Covid boosters are a game changer – if they are free for everyone

Private Covid boosters are available for people who are not eligible for these vaccines from the NHS. But is it worth paying for a shot?

Because most people have now been exposed to Sars-CoV-2 through previous vaccination and/or infection, our immune systems are generally well equipped to recognize and kill the virus if we become infected.

Still, the number of antibodies circulating in our blood is likely low unless we have been recently infected or given a booster.

Antibodies help prevent us from contracting Covid by binding to the virus and preventing it from entering our cells. Although memory cells will quickly start producing new antibodies when they encounter Sars-CoV-2, there will be a slight delay before they reach a high enough level to block infection, potentially providing a period during which Covid can take hold.

Such infections will still generally be shorter and milder than if you had never had Covid, but they remain an unpleasant inconvenience.

Covid boosters are a fast and safe way to replenish these antibodies. Yet access to the free NHS booster Covid vaccine in Britain in spring 2024 will be limited to people aged 75 and over, residents of care homes for the elderly and people aged six months and over with weakened immune systems.

In the US, the Centers for Disease Control and Prevention (CDC) recommends that people aged 65 and over should receive an additional dose of the Covid-19 vaccine, while the Food and Drug Administration (FDA) has suggested that everyone receive an annual dose is offered. A single-dose booster – similar to the annual flu jab – with a second dose for people at higher risk of serious illness, including children under the age of two and adults aged 50 or over.

According to a modeling study published in Annals of Internal Medicine by March, this strategy could result in 123,869 fewer hospital admissions, 5,524 fewer deaths and a saving of $3.63 billion (£2.9 billion) in direct healthcare costs per year – assuming uptake was comparable to that of the annual flu jab – compared to a scenario in which only 20% of the population received a Covid booster annually.

Prof Stephen Griffin, a virologist at the University of Leeds, is not surprised by these results and is in favor of the FDA’s approach.

“It is based on a very good assessment of clinical benefits, recognizing the importance of protecting both young children and the over-50s,” he said. “Children under five years of age are at increased risk after a Sars-CoV-2 infection compared to children in primary school – especially children under five years of age – and there is no reason why they should be exposed to infection if there is a very good, safe vaccine is available.”
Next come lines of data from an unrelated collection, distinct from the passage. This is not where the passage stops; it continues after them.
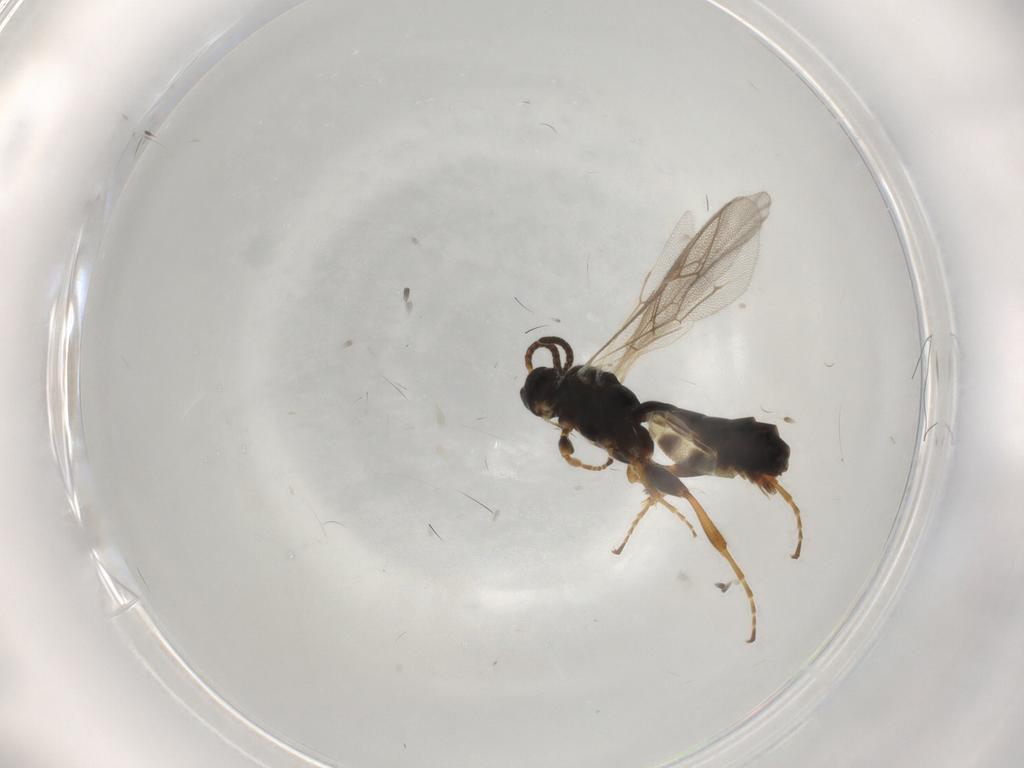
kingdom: Animalia
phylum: Arthropoda
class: Insecta
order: Hymenoptera
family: Ichneumonidae
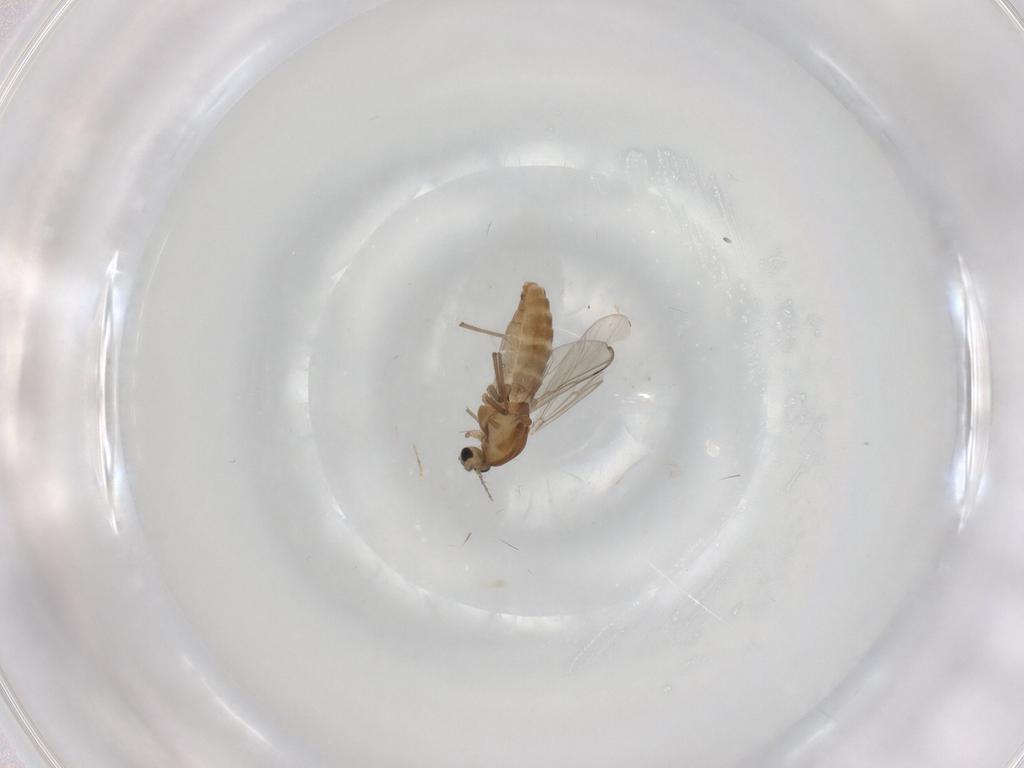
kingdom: Animalia
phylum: Arthropoda
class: Insecta
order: Diptera
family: Chironomidae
One problem is that Britain tends to focus on hospital admissions and deaths in its cost-benefit analysis, rather than considering other outcomes such as long Covid-19, Griffin added.

Still, he and other British experts have welcomed the expansion of access to Covid boosters – although they worry the cost is likely to limit their uptake.

Prof. Neil Mabbott, an immunopathologist at the University of Edinburgh, said: “If people have to prioritize other needs during a cost of living crisis, they don’t necessarily have to worry about whether I should pay for a vaccine or not.”

Mabbott believes that anyone over 50 would benefit from an additional booster, “as their immunity to previous boosters will wane”.

“There is also the issue of the long Covid-19 crisis to take into account,” he said. “There are still a large number of people who have it or could develop it, even if they have received a relatively mild dose of Covid-19.”

Professor Lawrence Young, a virologist at the University of Warwick, thinks having a booster makes sense for people aged 65 and over, those with clinical conditions such as diabetes, heart problems and autoimmune diseases, and those living with vulnerable individuals.

“This will not only provide personal protection against severe Covid and limit infection of more vulnerable individuals, but will also limit the spread of the virus, and hopefully any new variants, among the general population,” he said.